彼らは「多忙」を言い訳にしない
この本は、時間に追われずに人生を送るための一冊です。 あなたの職場に「いっぱいいっぱいです」と口にする若手社員はいませんか。いつも仕事に追われ、目の前の作業で手一杯。とても新しい仕事をやる余裕なんかありません……若手社員はそう悲鳴を上げています。確かに今、多くの職場は、新人の採用数を減らしてきた影響もあって、慢性的な人手不足。ただ、それを割り引いても、若手社員の仕事の仕方というものは、先輩社員には、「ここをちょっと工夫すれば、まだできるだろう?」と見えます。
この違いはどこから来るのでしょうか?
1日24時間は誰にでも平等に与えられています。ところが、仕事に対する使命感や問題意識によって、時間の使い方は変わり、得られる成果にも大きな違いが出ます。「言われた仕事、命じられた仕事」を「こなす」と考えているうちは、時間を上手に活かすことはできません。どんな仕事でも、自ら主体的に時間を活用することで、自分の仕事能力が上がっていく――というイメージを持つこともできず、永遠に今の仕事を続けていかねばならないような錯覚に陥り、真面目な若手社員は将来に絶望してしまうのです。
なんともったいない。
そこでプレジデント編集部では、企業組織でもっとも忙しく、もっとも重要な決断を日々下している人たち=社長たちに、日常業務のスピードを上げ、生産性を高める「実践の技術」を聞くことを考えました。彼ら彼女らは決して「いっぱいいっぱいです」とは言いません。忙しくて時間がとれないということも口にしません。社長が忙しいのは当たり前。それを言い訳にするよりも、その忙しさに負けない方法を日々考え、実行している人たちの仕事術は、実に役に立ちます。

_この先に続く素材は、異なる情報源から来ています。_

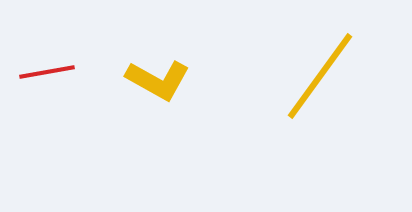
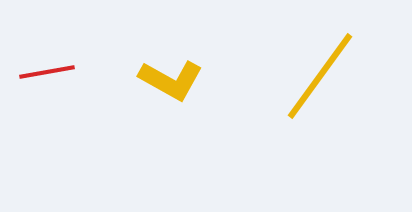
yellow L-shape: moved 13 px right
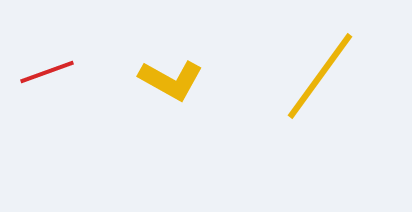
red line: rotated 10 degrees counterclockwise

社長たちの時間との付き合い方は多くのバリエーションに富んでいます。この中に必ず、あなたに合った時間術があります。この一冊が、あなたの職場の若手社員の(そして、もしかするとあなた自身の)「いっぱいいっぱい感」を払拭し、次の段階に成長するためのお役に立てれば幸いです。
(──本書「はじめに」)
※本書は「プレジデント」2006年1月16日号「365日の走り方」、同年6月12日号「24時間の達人」、2007年4月16日号「『時間ない病』の研究」の各特集を再編集したものです。再掲載にご快諾頂いた皆さまに、改めて深く御礼申し上げます(なお、本書の内容はいずれも雑誌掲載時のものです。文中の数値や「昨年・今年・来年」などの表記、法制度、組織名や肩書も掲載時のものです。但し略歴欄のみ2007年9月末時点のものに変えてあります)。